February 18, 2010
"Capture" Still Matters
In the wake of the financial crisis, with its emphasis on "USA, Inc.," some may be tempted to think that issues of regulatory capture are so 2005. But not according to Simon Johnson, who writes that "What we have now is not a free market. It is rather one of the most complete (and awful) instances ever of savvy businessmen capturing a state and the minds of the people who run it.” This is at least in part because the bailout favored a limited number of banking players, thereby created a playing field that is now “massively tilted in favor of these banks.” This is precisely what I envisioned when I wrote my forthcoming Temple Law Review article, “Finding State Action When Corporations Govern” (Why blog, if not to occasionally shamelessly self-promote?):
The financial crisis of 2008 is blurring the lines between the State and the private sector. While painful, this process may facilitate a re-examination of the state action doctrine. This Article argues that corporations have for some time been increasingly taking on roles as pseudo-governmental actors without incurring the accountability to the people generally associated with state action. This is happening via new governance, and while the recent financial crisis may suggest that the problems associated with new governance are waning, the reality is that the corporate consolidations likely to follow in the wake of the downturn - together with the government's oft-stated desire to divest its bailout stakes in private companies as soon as possible - will result in even more powerful corporate actors with an even greater ability to govern.
By the way, I have to recommend another Johnson post—this one on Goldman allegedly going “rogue” in Europe by helping governments there hide their debt—if for no other reason than the quotes.
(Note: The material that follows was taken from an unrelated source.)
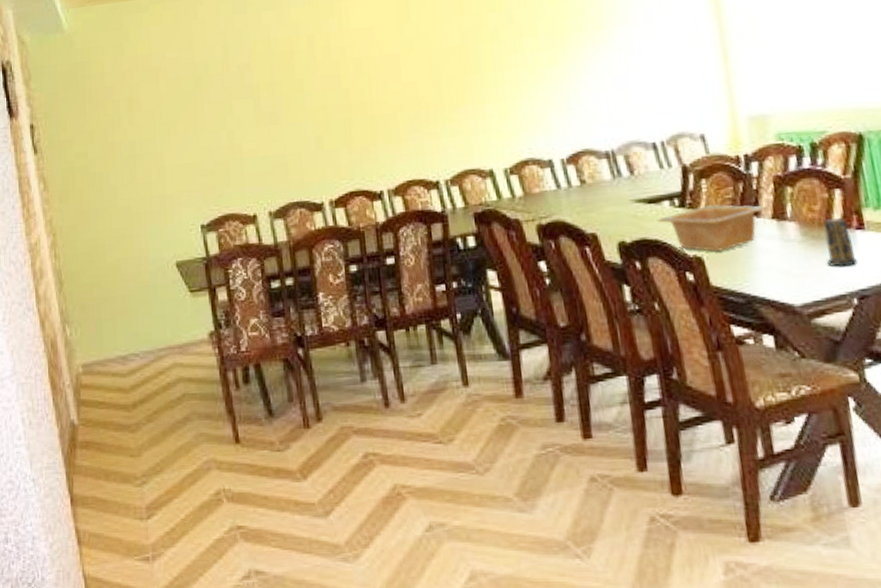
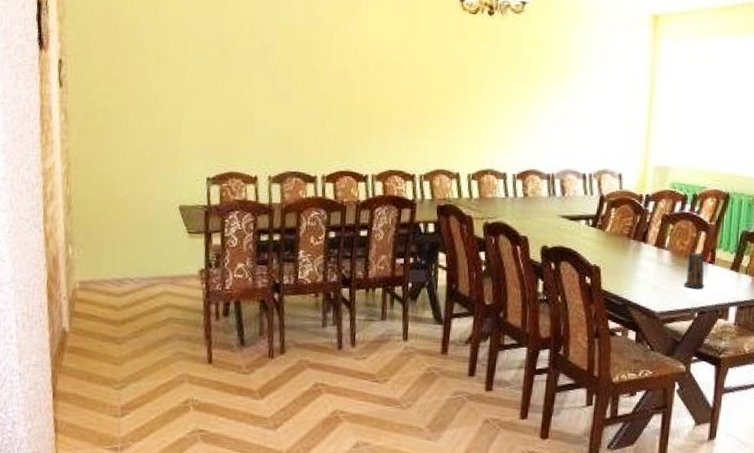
serving bowl: present [657,205,769,252] -> none [574,228,654,265]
Here are two of my favorites:
“When the data are all lies, the outcomes are all bad – see the subprime mortgage crisis for further detail.”
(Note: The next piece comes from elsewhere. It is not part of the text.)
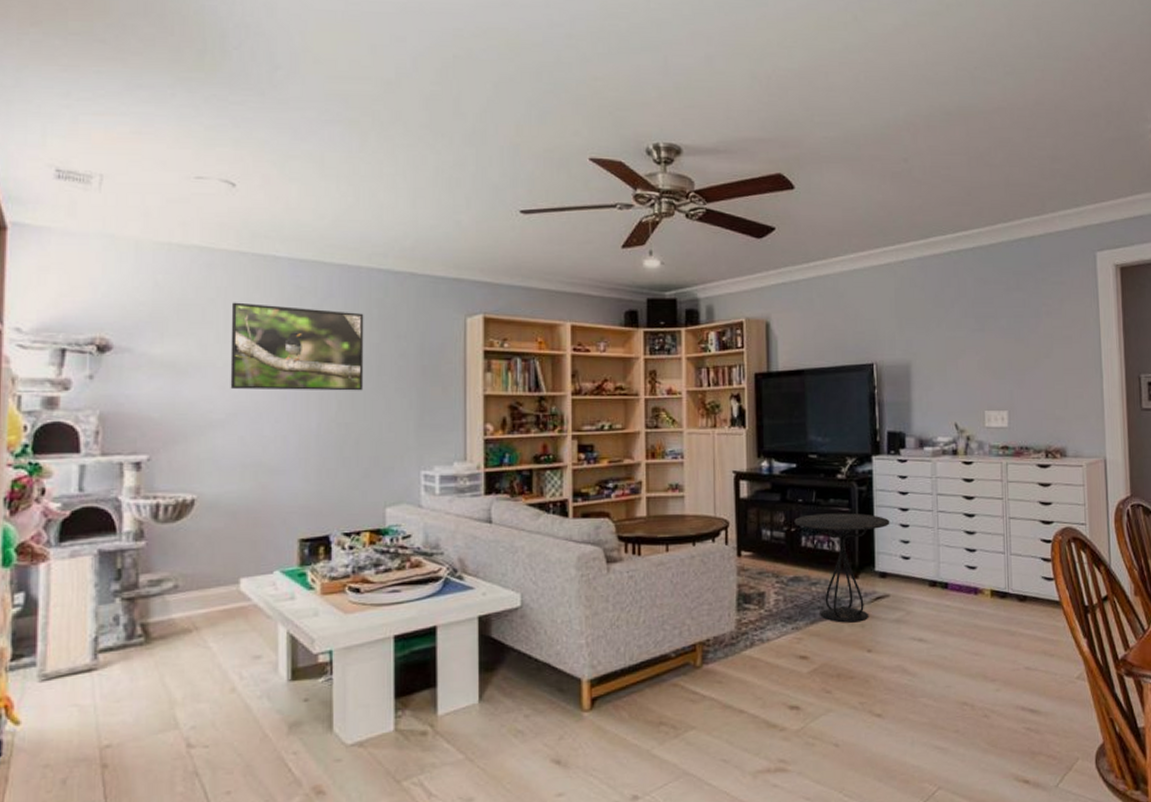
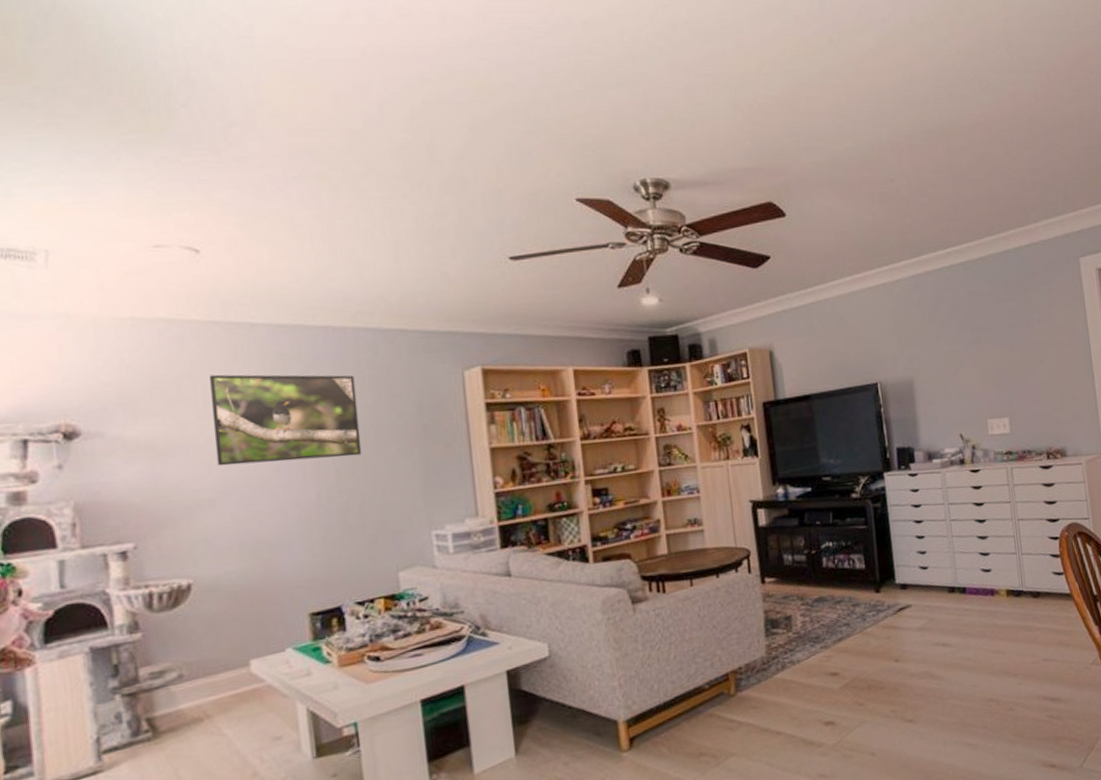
side table: present [794,513,890,623] -> none [814,529,907,637]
“If [Goldman] is to be allowed back into this arena, it will have to address the inherent conflicts of interest between advising a government on how to put (deceptive levels of) lipstick on a pig and cajoling investors into buying livestock at inflated prices.”
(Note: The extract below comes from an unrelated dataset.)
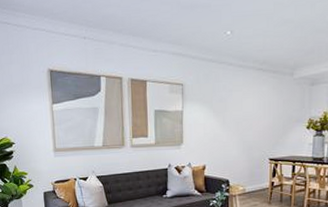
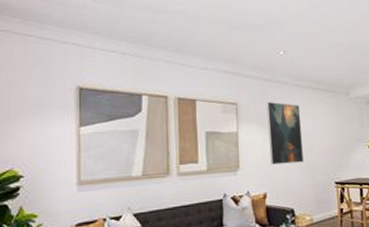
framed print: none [210,82,243,141] -> present [266,101,304,165]

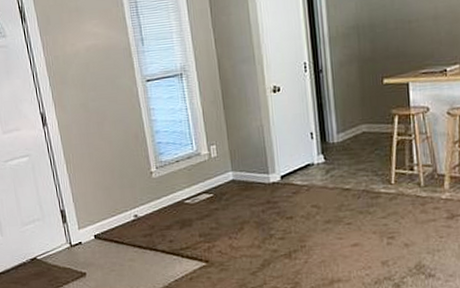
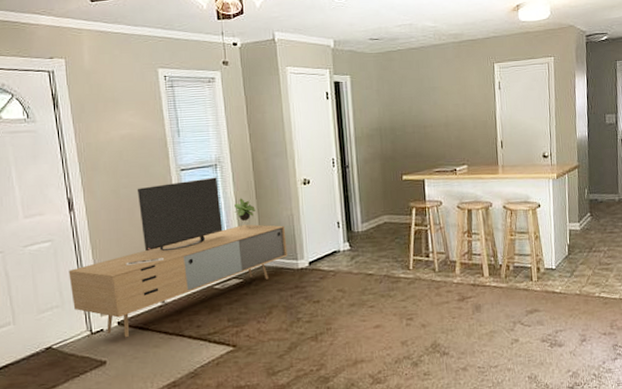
media console: none [46,87,258,251] -> present [68,177,288,338]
great article it argues that corporations have for some time been increasingly taking on roles as pseudo-governmental actors without incurring the accountability to the people generally associated with state action, will credit this and save.
Posted by: scoremore | Nov 5, 2010 6:43:11 AM
What do you think of the possibility that the Government may simply inflate the economy by printing more money to reduce the value of debt & avoid a depression (BUT at the same time devalue prudent people's life savings)?